To help prevent further logging damage to the Class 1 River and the Class A wilderness Park in future decisions and plans in the Babine watershed, a technical hazard assessment method is necessary to identify the inherent threats and losses to the wilderness fishery. This new method will identify the limits crossed by an incompatible activity, and where predictable losses to a valuable resource would occur. Hazard assessments are now used to prevent losses to timber values from fire, insects and operations on unstable soil.

11. Are the sports fishing lodges on the Babine making huge profits?

No. GDP is a statistical measure that includes profits, wages and salaries, depreciation on buildings and equipment, and interest payments on borrowed money.
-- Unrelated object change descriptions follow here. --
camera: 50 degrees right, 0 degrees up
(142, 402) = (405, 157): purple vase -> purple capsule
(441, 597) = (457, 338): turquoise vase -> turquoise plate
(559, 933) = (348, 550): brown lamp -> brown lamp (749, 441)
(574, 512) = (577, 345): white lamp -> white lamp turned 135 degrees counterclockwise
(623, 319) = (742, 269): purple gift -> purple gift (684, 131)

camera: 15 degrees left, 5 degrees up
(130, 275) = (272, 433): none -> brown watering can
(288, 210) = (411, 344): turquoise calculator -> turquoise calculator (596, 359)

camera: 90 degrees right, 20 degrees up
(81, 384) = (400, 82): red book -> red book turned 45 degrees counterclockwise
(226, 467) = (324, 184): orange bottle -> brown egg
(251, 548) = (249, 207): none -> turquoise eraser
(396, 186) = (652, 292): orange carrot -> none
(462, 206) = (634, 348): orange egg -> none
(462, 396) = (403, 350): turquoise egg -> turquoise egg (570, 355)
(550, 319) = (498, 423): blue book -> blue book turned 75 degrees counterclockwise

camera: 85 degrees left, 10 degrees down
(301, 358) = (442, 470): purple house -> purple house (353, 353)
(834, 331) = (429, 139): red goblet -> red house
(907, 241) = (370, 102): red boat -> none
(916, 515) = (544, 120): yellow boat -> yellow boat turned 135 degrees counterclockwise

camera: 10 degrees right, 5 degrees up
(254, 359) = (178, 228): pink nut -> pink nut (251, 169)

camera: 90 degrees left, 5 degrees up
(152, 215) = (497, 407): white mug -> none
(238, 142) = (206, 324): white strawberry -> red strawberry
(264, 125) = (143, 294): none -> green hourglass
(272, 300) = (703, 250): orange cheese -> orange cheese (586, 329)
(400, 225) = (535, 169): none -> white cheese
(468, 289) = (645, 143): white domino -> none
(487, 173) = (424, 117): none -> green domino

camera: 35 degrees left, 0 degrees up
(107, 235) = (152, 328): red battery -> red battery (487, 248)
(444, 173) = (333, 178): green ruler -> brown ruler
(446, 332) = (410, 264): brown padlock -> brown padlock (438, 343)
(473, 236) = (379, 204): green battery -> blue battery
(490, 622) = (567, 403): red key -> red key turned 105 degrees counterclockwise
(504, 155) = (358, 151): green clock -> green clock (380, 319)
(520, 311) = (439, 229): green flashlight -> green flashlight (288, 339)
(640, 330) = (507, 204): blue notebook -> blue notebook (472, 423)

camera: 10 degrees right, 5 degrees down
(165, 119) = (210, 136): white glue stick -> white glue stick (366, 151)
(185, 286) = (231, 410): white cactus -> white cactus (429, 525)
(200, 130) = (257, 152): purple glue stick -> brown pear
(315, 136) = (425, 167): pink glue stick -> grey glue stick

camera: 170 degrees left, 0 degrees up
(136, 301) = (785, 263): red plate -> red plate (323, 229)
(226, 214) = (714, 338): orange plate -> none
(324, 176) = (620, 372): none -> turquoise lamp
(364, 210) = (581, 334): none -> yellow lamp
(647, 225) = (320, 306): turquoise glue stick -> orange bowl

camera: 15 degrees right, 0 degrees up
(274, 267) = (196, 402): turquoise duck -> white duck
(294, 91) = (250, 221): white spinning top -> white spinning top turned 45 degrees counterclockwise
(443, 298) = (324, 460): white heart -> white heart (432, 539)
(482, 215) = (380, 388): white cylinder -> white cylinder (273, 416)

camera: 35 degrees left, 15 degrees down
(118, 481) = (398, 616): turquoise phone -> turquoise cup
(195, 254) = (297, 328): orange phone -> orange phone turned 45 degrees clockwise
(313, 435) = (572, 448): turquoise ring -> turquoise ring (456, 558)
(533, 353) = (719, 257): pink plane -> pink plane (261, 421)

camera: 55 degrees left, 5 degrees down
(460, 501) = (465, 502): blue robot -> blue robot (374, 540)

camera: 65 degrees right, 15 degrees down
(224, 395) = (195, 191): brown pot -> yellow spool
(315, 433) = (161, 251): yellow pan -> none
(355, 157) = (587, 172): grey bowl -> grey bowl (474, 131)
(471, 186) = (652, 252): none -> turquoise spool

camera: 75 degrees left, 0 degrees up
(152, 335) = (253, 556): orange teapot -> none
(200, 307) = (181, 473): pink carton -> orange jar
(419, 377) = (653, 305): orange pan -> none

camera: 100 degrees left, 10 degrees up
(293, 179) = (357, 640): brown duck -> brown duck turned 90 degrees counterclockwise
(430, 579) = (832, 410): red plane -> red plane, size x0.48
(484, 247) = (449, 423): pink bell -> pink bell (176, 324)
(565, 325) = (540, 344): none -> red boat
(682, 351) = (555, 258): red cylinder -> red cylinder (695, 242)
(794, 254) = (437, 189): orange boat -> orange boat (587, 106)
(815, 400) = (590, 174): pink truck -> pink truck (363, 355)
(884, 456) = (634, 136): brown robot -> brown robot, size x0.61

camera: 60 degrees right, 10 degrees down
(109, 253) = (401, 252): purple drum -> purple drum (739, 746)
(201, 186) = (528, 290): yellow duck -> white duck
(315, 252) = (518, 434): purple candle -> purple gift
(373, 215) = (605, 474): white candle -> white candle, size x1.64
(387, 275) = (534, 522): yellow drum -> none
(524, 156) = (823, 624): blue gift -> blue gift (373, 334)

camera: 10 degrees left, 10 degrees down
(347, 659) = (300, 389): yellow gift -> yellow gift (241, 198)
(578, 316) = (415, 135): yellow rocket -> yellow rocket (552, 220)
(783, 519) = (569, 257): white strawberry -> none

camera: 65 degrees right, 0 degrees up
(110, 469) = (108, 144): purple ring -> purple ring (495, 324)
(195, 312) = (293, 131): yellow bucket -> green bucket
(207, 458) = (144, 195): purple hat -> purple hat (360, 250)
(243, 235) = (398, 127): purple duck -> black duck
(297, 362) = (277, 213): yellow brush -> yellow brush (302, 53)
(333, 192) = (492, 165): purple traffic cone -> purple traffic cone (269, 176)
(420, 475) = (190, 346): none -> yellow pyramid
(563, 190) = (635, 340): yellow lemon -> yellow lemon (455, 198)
In actual fact, the three fishing lodges on the Babine took an aggregate loss in the year 2001, including some $200,000 to upgrade equipment and buildings to improve the environmental standards they feel are necessary.
12. Do the lodge owners take all of the money out of the community?

No. Wilderness tourism operators on the Babine purchased almost $1.5 million in goods and services in Smithers, and clients themselves spent almost $475,000 on accommodation, food and other sundry items. This, on top of $1.2 million in salaries going to local residents clearly demonstrates that wilderness tourism is an important contributor to Smithers’ economy.

13. How can you access the Babine River?

Most Skeena system steelhead rivers offer immediate and easy drive to access. The Babine offers drive to fishing on the upper river; access to the entire river by|floating and camping anglers, and fly in access to one of the lodges.

14. Are any of the three lodges on the Babine private clubs?

No. All three lodges are open to the public through a system of reservations. Interested anglers may call at anytime for a reservation. These reservations are taken on a first come first served basis, and returning anglers who fished at the lodges one year have first choice at renewing their reservation for the next year.

15. Why are the lodges on the Babine so expensive?

There are two basic reasons. In the first place costs of operations are high because supplies have to be either flown in, or transported downriver by boats. Secondly, wilderness activities such as fishing, hunting and skiing have always been highly valued because the activities and opportunities are unspoiled. They are also becoming rarer each year. These are highly valued, high quality fishing experiences. The desire for such kinds of experiences combined with their growing scarcity drives the price up.